News & Commentary

June 25, 2025

Henry Green

Henry Green is a student at Harvard Law School.

In today’s News and Commentary, some circuits show less deference to the Board after Loper Bright; the Third Circuit affirms a return to the Meyers Industries test for concerted activity; and the Senate parliamentarian excludes measures aimed at the federal workforce from the One Big Beautiful Bill.

A Bloomberg article suggests that Board interpretations of labor law are receiving less deference in federal appellate courts after Loper Bright. The article notes that although there is a pre-Chevron basis for deference to the Board, cases that went against the NLRB at the Fourth, Fifth, Sixth, and Tenth circuits didn’t mention that precedent, “instead saying they don’t yield to the board’s view of the law.” In addition to the four circuits cited in the article, Bloomberg previously reported a Seventh Circuit oral argument where Judge Easterbrook appeared to question the relevance of NLRB caselaw after Loper Bright. However, not all circuits are giving less weight to the Board: the article notes that the Third Circuit called for continued deference, saying that Loper Bright itself acknowledges that the Supreme Court has deferred to the Board separately from applying Chevron. The article does not discuss cases before the D.C., Second, and Ninth Circuits that Jason Vasquez said indicated continued deference to the Board in an OnLabor post last month.  

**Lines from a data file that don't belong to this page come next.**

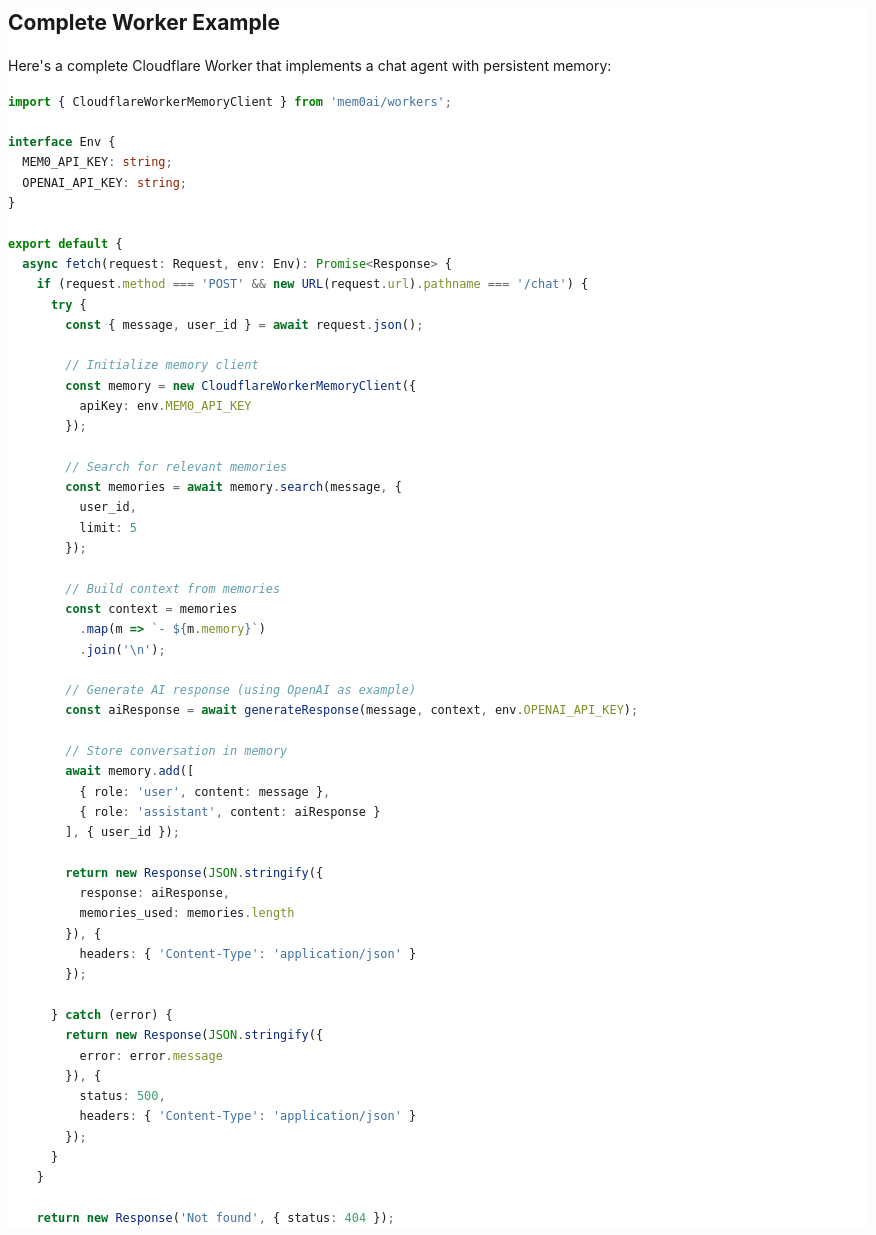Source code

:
 ```typescript
```

## Complete Worker Example

Here's a complete Cloudflare Worker that implements a chat agent with persistent memory:

```typescript
import { CloudflareWorkerMemoryClient } from 'mem0ai/workers';

interface Env {
  MEM0_API_KEY: string;
  OPENAI_API_KEY: string;
}

export default {
  async fetch(request: Request, env: Env): Promise<Response> {
    if (request.method === 'POST' && new URL(request.url).pathname === '/chat') {
      try {
        const { message, user_id } = await request.json();
        
        // Initialize memory client
        const memory = new CloudflareWorkerMemoryClient({
          apiKey: env.MEM0_API_KEY
        });
        
        // Search for relevant memories
        const memories = await memory.search(message, {
          user_id,
          limit: 5
        });
        
        // Build context from memories
        const context = memories
          .map(m => `- ${m.memory}`)
          .join('\n');
        
        // Generate AI response (using OpenAI as example)
        const aiResponse = await generateResponse(message, context, env.OPENAI_API_KEY);
        
        // Store conversation in memory
        await memory.add([
          { role: 'user', content: message },
          { role: 'assistant', content: aiResponse }
        ], { user_id });
        
        return new Response(JSON.stringify({
          response: aiResponse,
          memories_used: memories.length
        }), {
          headers: { 'Content-Type': 'application/json' }
        });
        
      } catch (error) {
        return new Response(JSON.stringify({
          error: error.message
        }), { 
          status: 500,
          headers: { 'Content-Type': 'application/json' }
        });
      }
    }
    
    return new Response('Not found', { status: 404 });
```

A Third Circuit case affirmed a return to the broader Meyers Industries definition of concerted activity, NLRB Edge and Bloomberg report. The case, Miller Plastic Products, involved a worker who stood up alone at a company meeting to contest his employer’s COVID policies and was later fired. In 2023, the NLRB held that the worker was fired for protected concerted activity, since – though he stood up alone – he acted in the interest of the larger group of workers at the facility. As part of that ruling, the Board returned to the broader Meyers Industries (1986) standard for concerted activity, overturning Alstate Maintenance (2019). Though the Third Circuit upheld the return to Meyers Industries, it disagreed with the Board’s determination that the company fired the worker because of his protected activity. The Court remanded the case to the Board, saying it failed to adequately consider the company’s arguments about why the worker had been fired.

Politico reports that a measure to incentivize federal workers to accept at-will employment status has been excluded from the One Big Beautiful Bill by the Senate parliamentarian. The parliamentarian found that the proposal violates the Byrd Rule, which limits what can be included in a reconciliation bill. The Republican-led plan would have offered federal employees the option to lower their contributions to the federal pension plan (raising their take-home pay) if they accepted at-will employment status. Related provisions that were also struck from the bill would have charged federal worker unions for time spent engaging in representation activities while on the clock; given bonuses to federal employees who identified “unnecessary expenditures” within their agencies; and created a $350 filing fee to bring claims to the Merit Systems Protection Board. A provision imposing a 10 percent fee on dues deductions for federal workers was not excluded by the parliamentarian and remains in the bill.